(Data under study Opens)
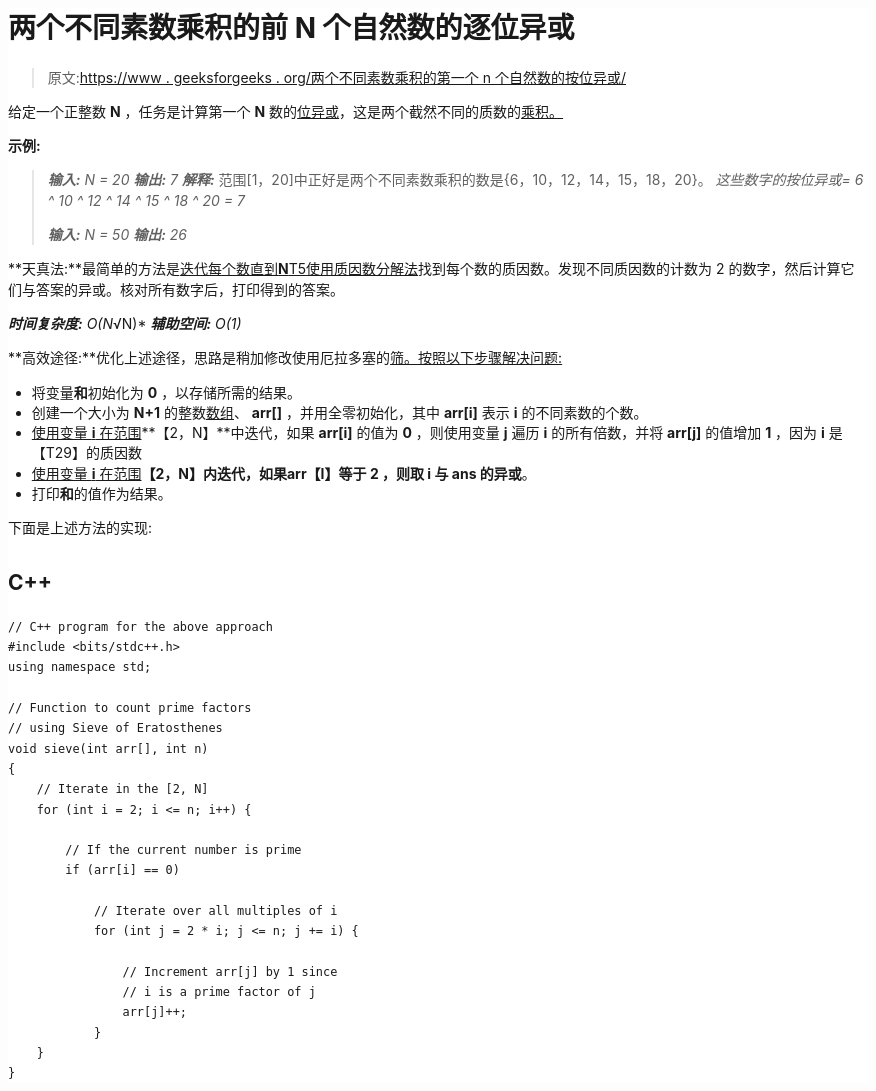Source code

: # 两个不同素数乘积的前 N 个自然数的逐位异或

> 原文:[https://www . geeksforgeeks . org/两个不同素数乘积的第一个 n 个自然数的按位异或/](https://www.geeksforgeeks.org/bitwise-xor-of-first-n-natural-numbers-that-are-product-of-two-distinct-prime-numbers/)

给定一个正整数 **N** ，任务是计算第一个 **N** 数的[位异或](https://www.geeksforgeeks.org/bitwise-operators-in-c-cpp/)，这是两个截然不同的质数的[乘积。](https://www.geeksforgeeks.org/numbers-less-than-n-which-are-product-of-exactly-two-distinct-prime-numbers/)

**示例:**

> ***输入:** N = 20*
> ***输出:** 7*
> ***解释:*** 范围[1，20]中正好是两个不同素数乘积的数是{6，10，12，14，15，18，20}。
> *这些数字的按位异或= 6 ^ 10 ^ 12 ^ 14 ^ 15 ^ 18 ^ 20 = 7*
> 
> ***输入:*** *N = 50*
> ***输出:*** *26*

**天真法:**最简单的方法是[迭代每个数直到**N**T5](https://www.geeksforgeeks.org/range-based-loop-c/)[使用质因数分解法](https://www.geeksforgeeks.org/print-all-prime-factors-of-a-given-number/)找到每个数的质因数。发现不同质因数的计数为 2 的数字，然后计算它们与答案的异或。核对所有数字后，打印得到的答案。

***时间复杂度:** O(N*√N)*
***辅助空间:** O(1)*

**高效途径:**优化上述途径，思路是稍加修改使用厄拉多塞的[筛。按照以下步骤解决问题:](https://www.geeksforgeeks.org/sieve-of-eratosthenes/)

*   将变量**和**初始化为 **0** ，以存储所需的结果。
*   创建一个大小为 **N+1** 的整数[数组](https://www.geeksforgeeks.org/array-data-structure/)、 **arr[]** ，并用全零初始化，其中 **arr[i]** 表示 **i** 的不同素数的个数。
*   [使用变量 **i** 在范围](https://www.geeksforgeeks.org/range-based-loop-c/)**【2，N】**中迭代，如果 **arr[i]** 的值为 **0** ，则使用变量 **j** 遍历 **i** 的所有倍数，并将 **arr[j]** 的值增加 **1** ，因为 **i** 是【T29】的质因数
*   [使用变量 **i** 在范围](https://www.geeksforgeeks.org/range-based-loop-c/)**【2，N】**内迭代，如果**arr【I】**等于 **2** ，则取 **i** 与 **ans** 的**异或**。
*   打印**和**的值作为结果。

下面是上述方法的实现:

## C++

```
// C++ program for the above approach
#include <bits/stdc++.h>
using namespace std;

// Function to count prime factors
// using Sieve of Eratosthenes
void sieve(int arr[], int n)
{
    // Iterate in the [2, N]
    for (int i = 2; i <= n; i++) {

        // If the current number is prime
        if (arr[i] == 0)

            // Iterate over all multiples of i
            for (int j = 2 * i; j <= n; j += i) {

                // Increment arr[j] by 1 since
                // i is a prime factor of j
                arr[j]++;
            }
    }
}

```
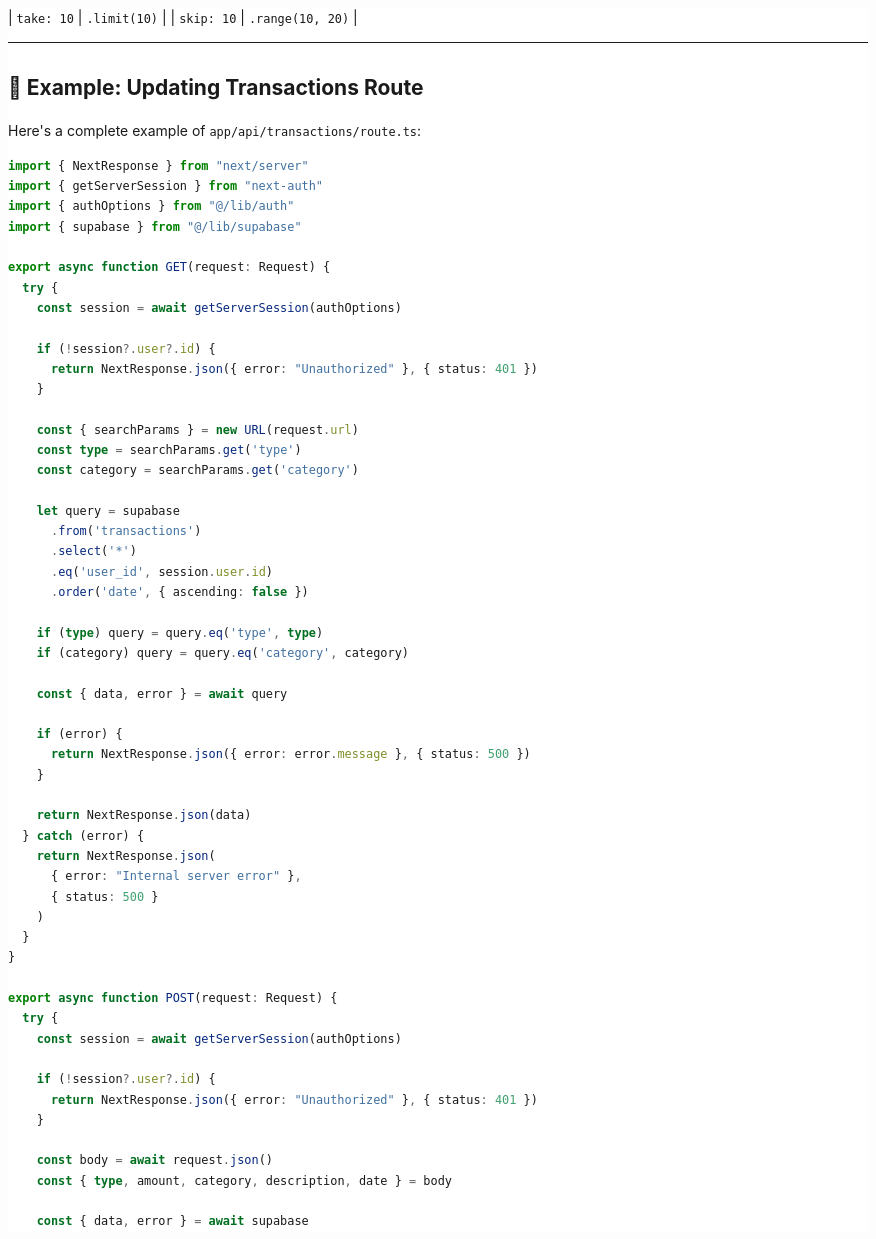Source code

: | `take: 10` | `.limit(10)` |
| `skip: 10` | `.range(10, 20)` |

---

## 🎯 Example: Updating Transactions Route

Here's a complete example of `app/api/transactions/route.ts`:

```typescript
import { NextResponse } from "next/server"
import { getServerSession } from "next-auth"
import { authOptions } from "@/lib/auth"
import { supabase } from "@/lib/supabase"

export async function GET(request: Request) {
  try {
    const session = await getServerSession(authOptions)
    
    if (!session?.user?.id) {
      return NextResponse.json({ error: "Unauthorized" }, { status: 401 })
    }

    const { searchParams } = new URL(request.url)
    const type = searchParams.get('type')
    const category = searchParams.get('category')

    let query = supabase
      .from('transactions')
      .select('*')
      .eq('user_id', session.user.id)
      .order('date', { ascending: false })

    if (type) query = query.eq('type', type)
    if (category) query = query.eq('category', category)

    const { data, error } = await query

    if (error) {
      return NextResponse.json({ error: error.message }, { status: 500 })
    }

    return NextResponse.json(data)
  } catch (error) {
    return NextResponse.json(
      { error: "Internal server error" },
      { status: 500 }
    )
  }
}

export async function POST(request: Request) {
  try {
    const session = await getServerSession(authOptions)
    
    if (!session?.user?.id) {
      return NextResponse.json({ error: "Unauthorized" }, { status: 401 })
    }

    const body = await request.json()
    const { type, amount, category, description, date } = body

    const { data, error } = await supabase
```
(Data under study Closes)
• _What you will do_: Which lines of the data above contain the string "from"? Copy each of them.

• _Answer space_:
import { NextResponse } from "next/server"
import { getServerSession } from "next-auth"
import { authOptions } from "@/lib/auth"
import { supabase } from "@/lib/supabase"
      .from('transactions')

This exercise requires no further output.